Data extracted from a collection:
::::::

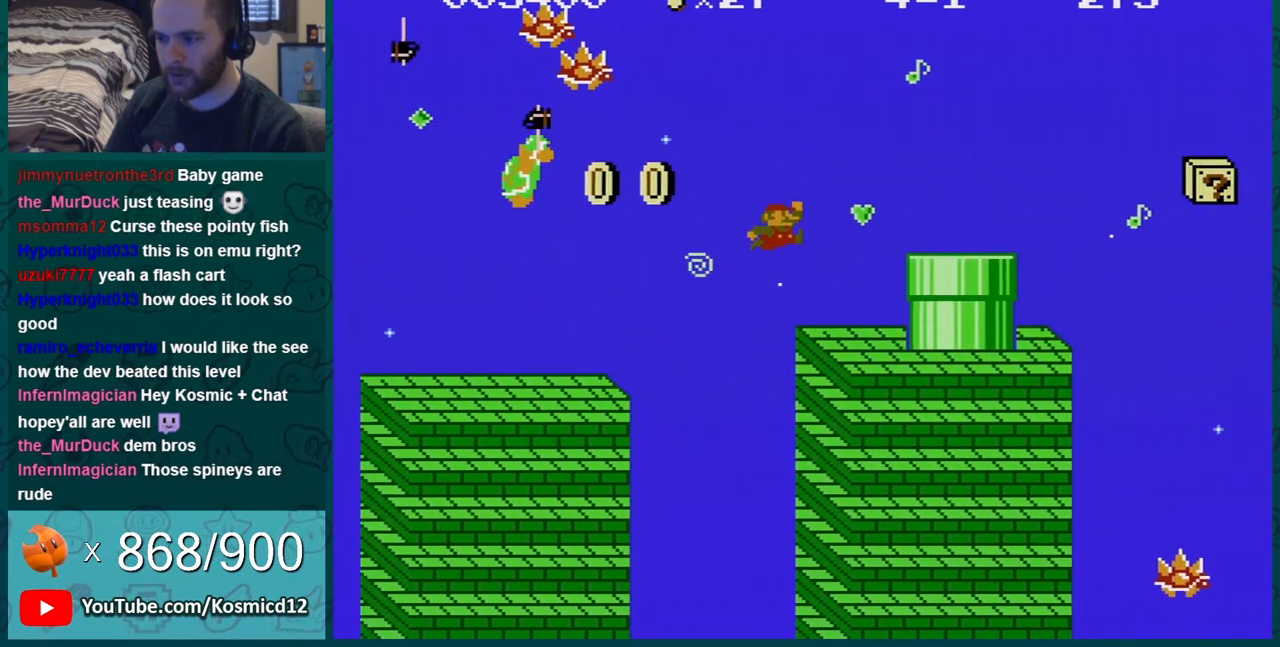
{"buttons": ["B"], "events": [[333, "DPAD_LEFT", "up"]]}
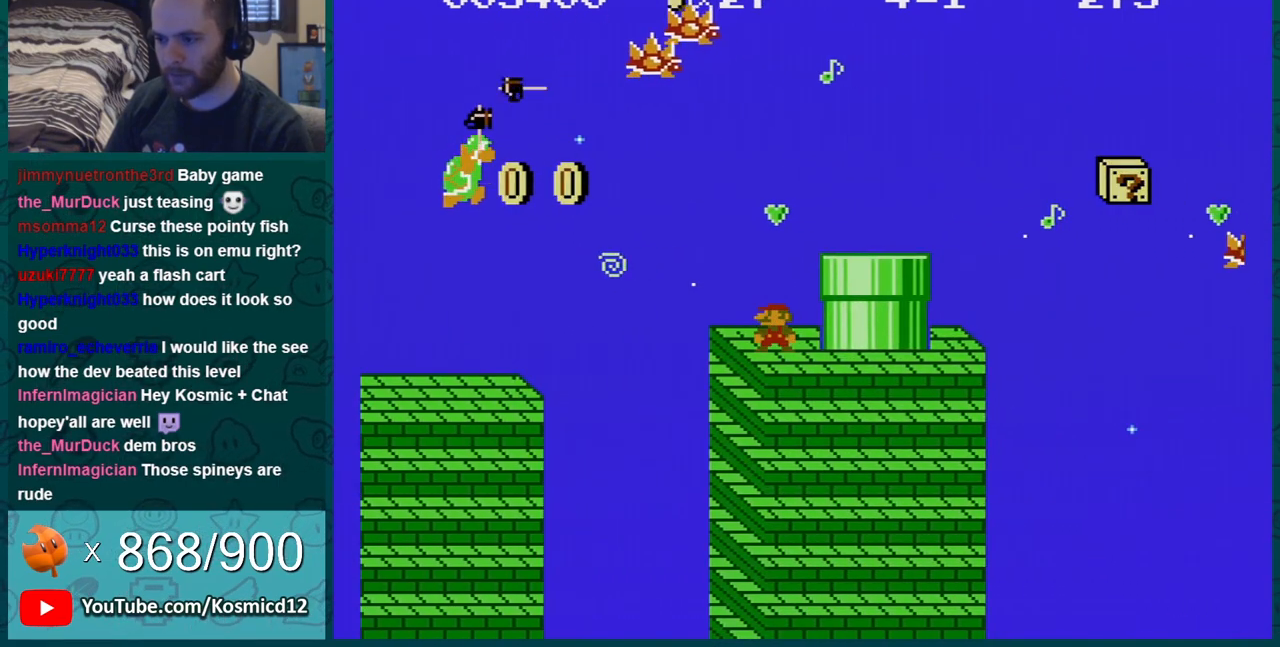
{"buttons": ["B", "DPAD_RIGHT"], "events": [[33, "DPAD_LEFT", "down"], [117, "DPAD_LEFT", "up"], [350, "DPAD_LEFT", "down"], [467, "DPAD_LEFT", "up"], [501, "DPAD_RIGHT", "down"]]}
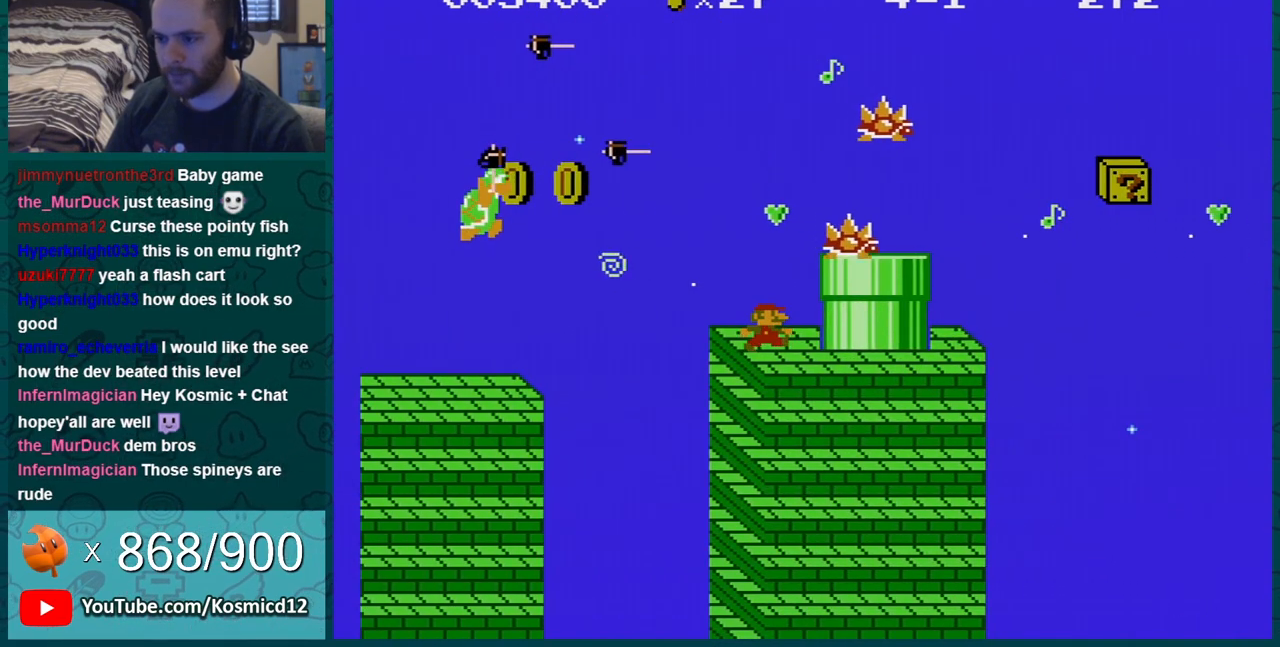
{"buttons": ["A", "B", "DPAD_RIGHT"], "events": [[150, "DPAD_RIGHT", "up"], [183, "DPAD_LEFT", "down"], [250, "A", "down"], [250, "DPAD_LEFT", "up"], [300, "DPAD_RIGHT", "down"]]}
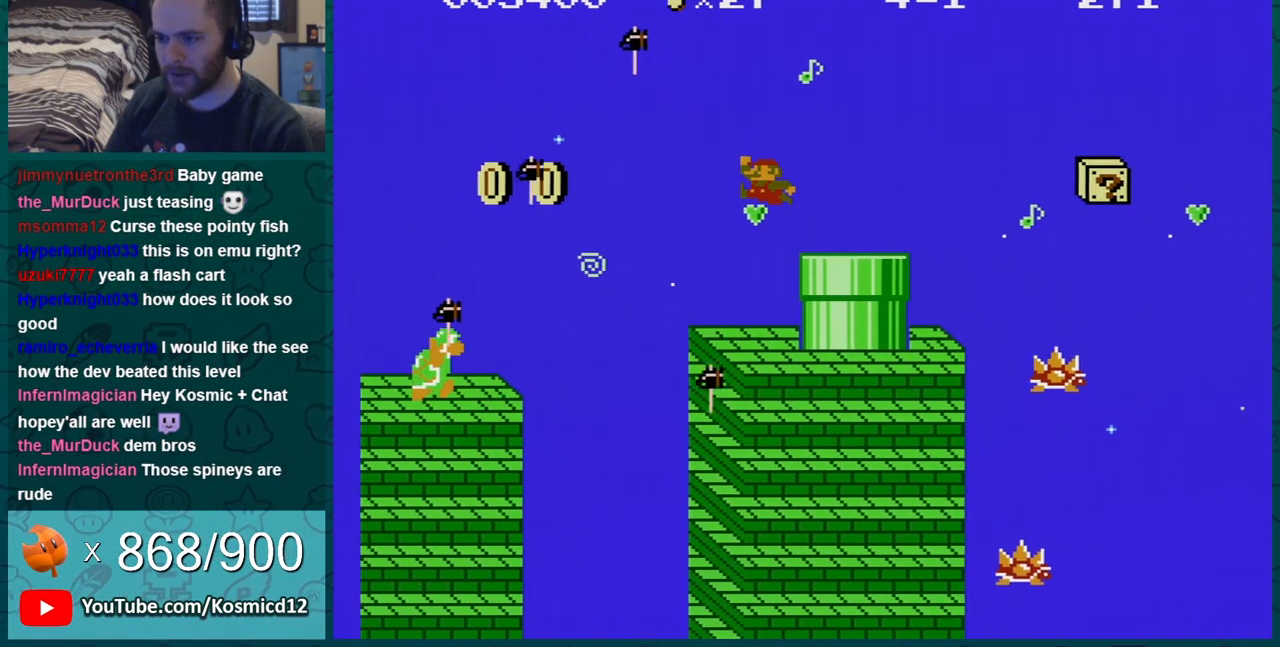
{"buttons": ["A", "B", "DPAD_RIGHT"], "events": [[33, "A", "up"], [334, "A", "down"]]}
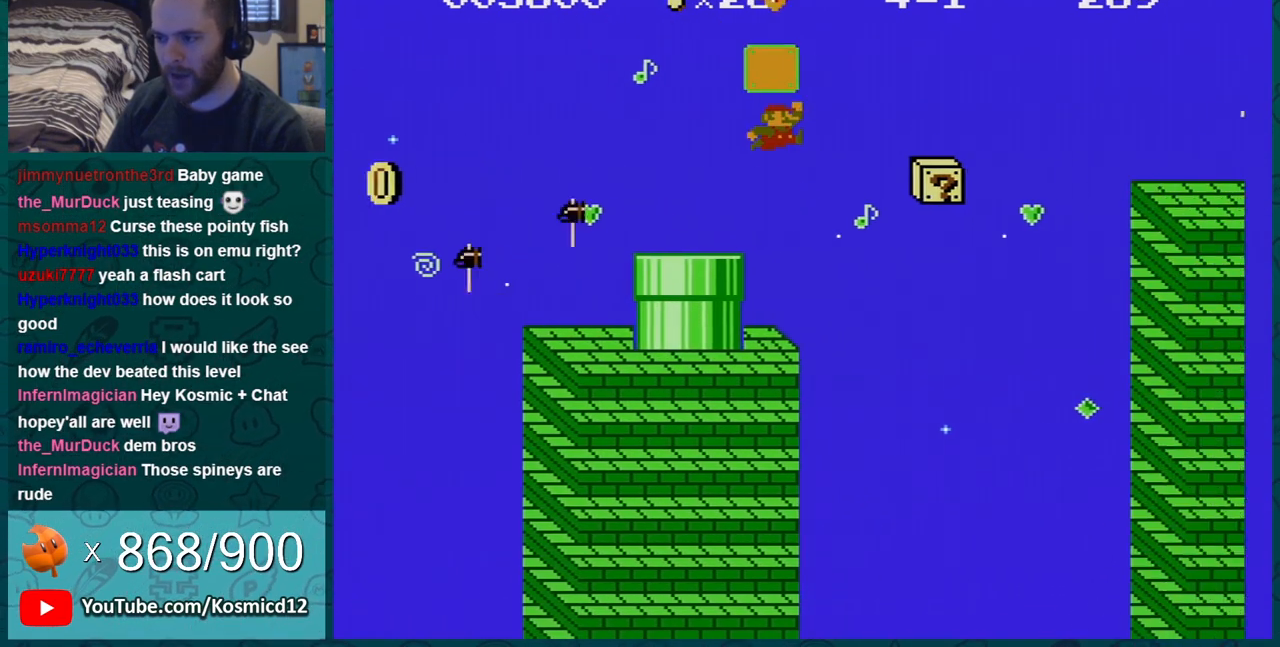
{"buttons": ["B", "DPAD_RIGHT"], "events": [[50, "A", "up"], [116, "DPAD_RIGHT", "up"], [200, "DPAD_RIGHT", "down"], [233, "DPAD_RIGHT", "up"], [266, "DPAD_UP", "down"], [333, "DPAD_LEFT", "down"], [333, "DPAD_UP", "up"], [433, "DPAD_LEFT", "up"], [433, "DPAD_RIGHT", "down"]]}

::::::

> **Aim of the task**
All of the records must come back exactly as they stand, minus every picture.

> **Task output**
{"buttons": ["B"], "events": [[333, "DPAD_LEFT", "up"]]}
{"buttons": ["B", "DPAD_RIGHT"], "events": [[33, "DPAD_LEFT", "down"], [117, "DPAD_LEFT", "up"], [350, "DPAD_LEFT", "down"], [467, "DPAD_LEFT", "up"], [501, "DPAD_RIGHT", "down"]]}
{"buttons": ["A", "B", "DPAD_RIGHT"], "events": [[150, "DPAD_RIGHT", "up"], [183, "DPAD_LEFT", "down"], [250, "A", "down"], [250, "DPAD_LEFT", "up"], [300, "DPAD_RIGHT", "down"]]}
{"buttons": ["A", "B", "DPAD_RIGHT"], "events": [[33, "A", "up"], [334, "A", "down"]]}
{"buttons": ["B", "DPAD_RIGHT"], "events": [[50, "A", "up"], [116, "DPAD_RIGHT", "up"], [200, "DPAD_RIGHT", "down"], [233, "DPAD_RIGHT", "up"], [266, "DPAD_UP", "down"], [333, "DPAD_LEFT", "down"], [333, "DPAD_UP", "up"], [433, "DPAD_LEFT", "up"], [433, "DPAD_RIGHT", "down"]]}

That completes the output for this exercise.